Find the angle $\angle MNP$ from the circle with centre C

Question

Let us consider a circle with centre at C, and diameter MCN. Consider a point P on the circumference of the circle and join MP and NP such that MPN is a triangle with $\angle MPN =π/2$. Now consider a point A on the same semicircle, I mean on the arc MP and two points B and D on the side MP such that ABCD is a square, recall that C is the centre of the circle. Then find the $\angle MNP$.

I mean I can not find a particular value of the required angle. If I assume radius as $r$, then somehow using triangles law I found a relation but not so close. Can you please help me to solve this question.

Thanks in advance.

Answer 1

Since $ABCD$ is a square and the diagonal $BD$ lies on the line segment $MP$, so does the midpoint of $BD$ (let's call it $O$), which is also the midpoint of $AC$.
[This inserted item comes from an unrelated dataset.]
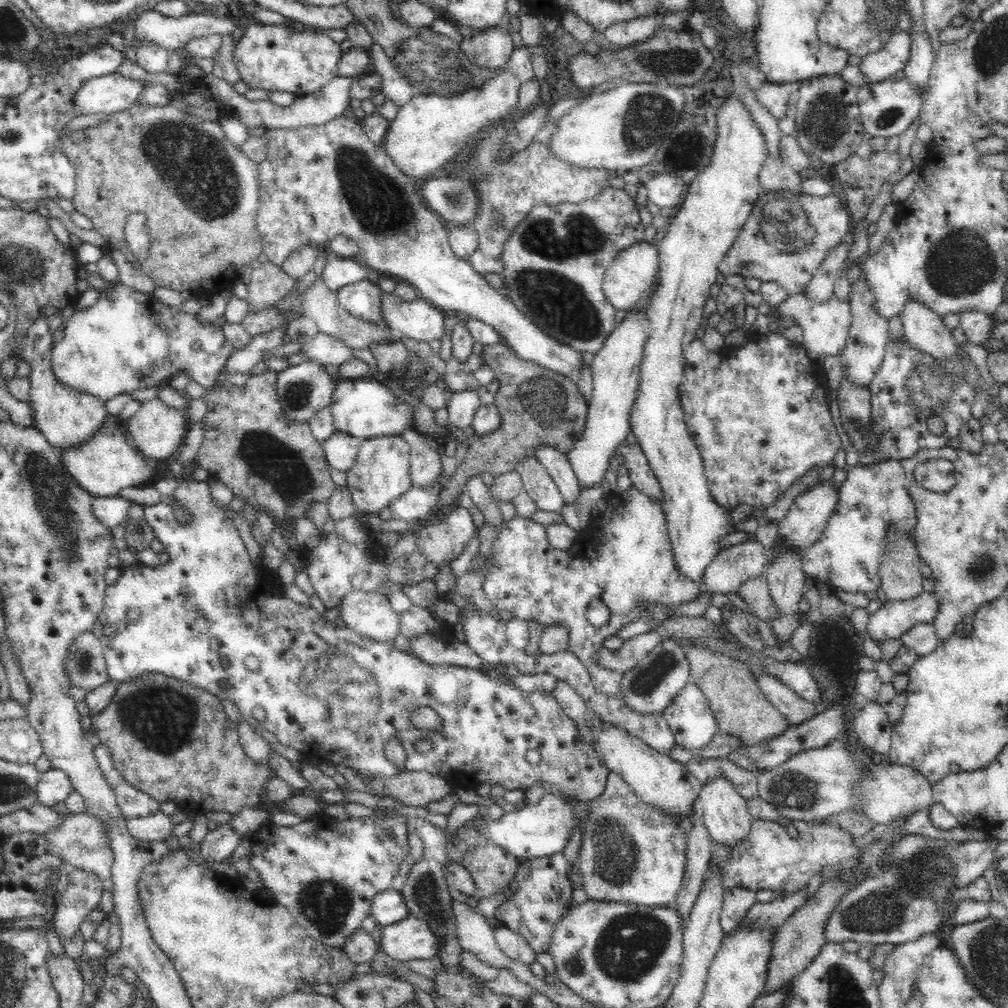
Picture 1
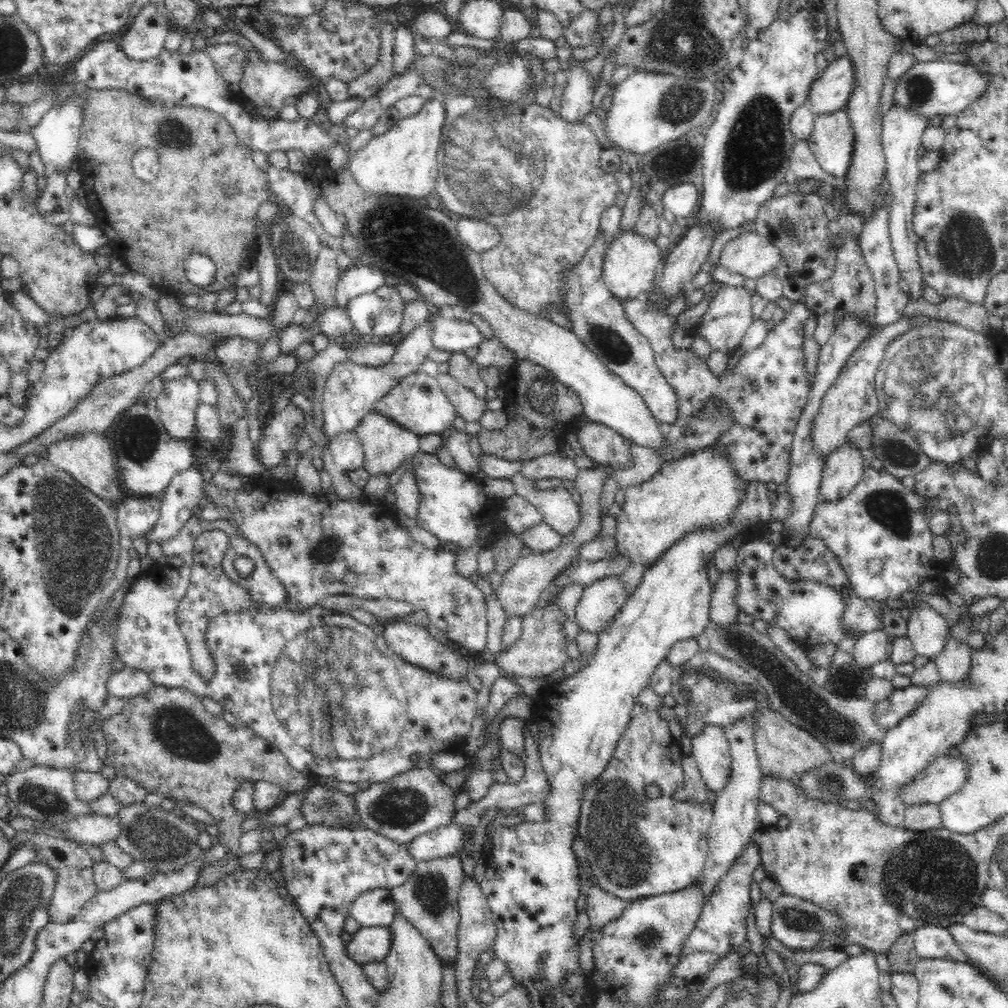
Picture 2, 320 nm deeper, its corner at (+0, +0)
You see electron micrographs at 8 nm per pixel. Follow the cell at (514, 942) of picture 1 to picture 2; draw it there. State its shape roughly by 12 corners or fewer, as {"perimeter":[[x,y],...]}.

We also have $AC\perp BD$. Hence $OC \perp MP$, and thus $MO = OP$.

Using $MC = CN$ and the midpoint theorem, we see that $OC$ is half the length of $PN$. But $OC$ is half the length of $AC$, which is the radius.

Hence $PN$ has equal length as the radius. This gives $\angle MNP = 60^\circ$.

Answer 2

Given $ABCD$ is a square, $AC \perp MP, CE = \frac{r}{2}, CE \parallel NP$

$\triangle MCE \sim \triangle MNP, PN = r$

So, $\angle MNP = 60^0$.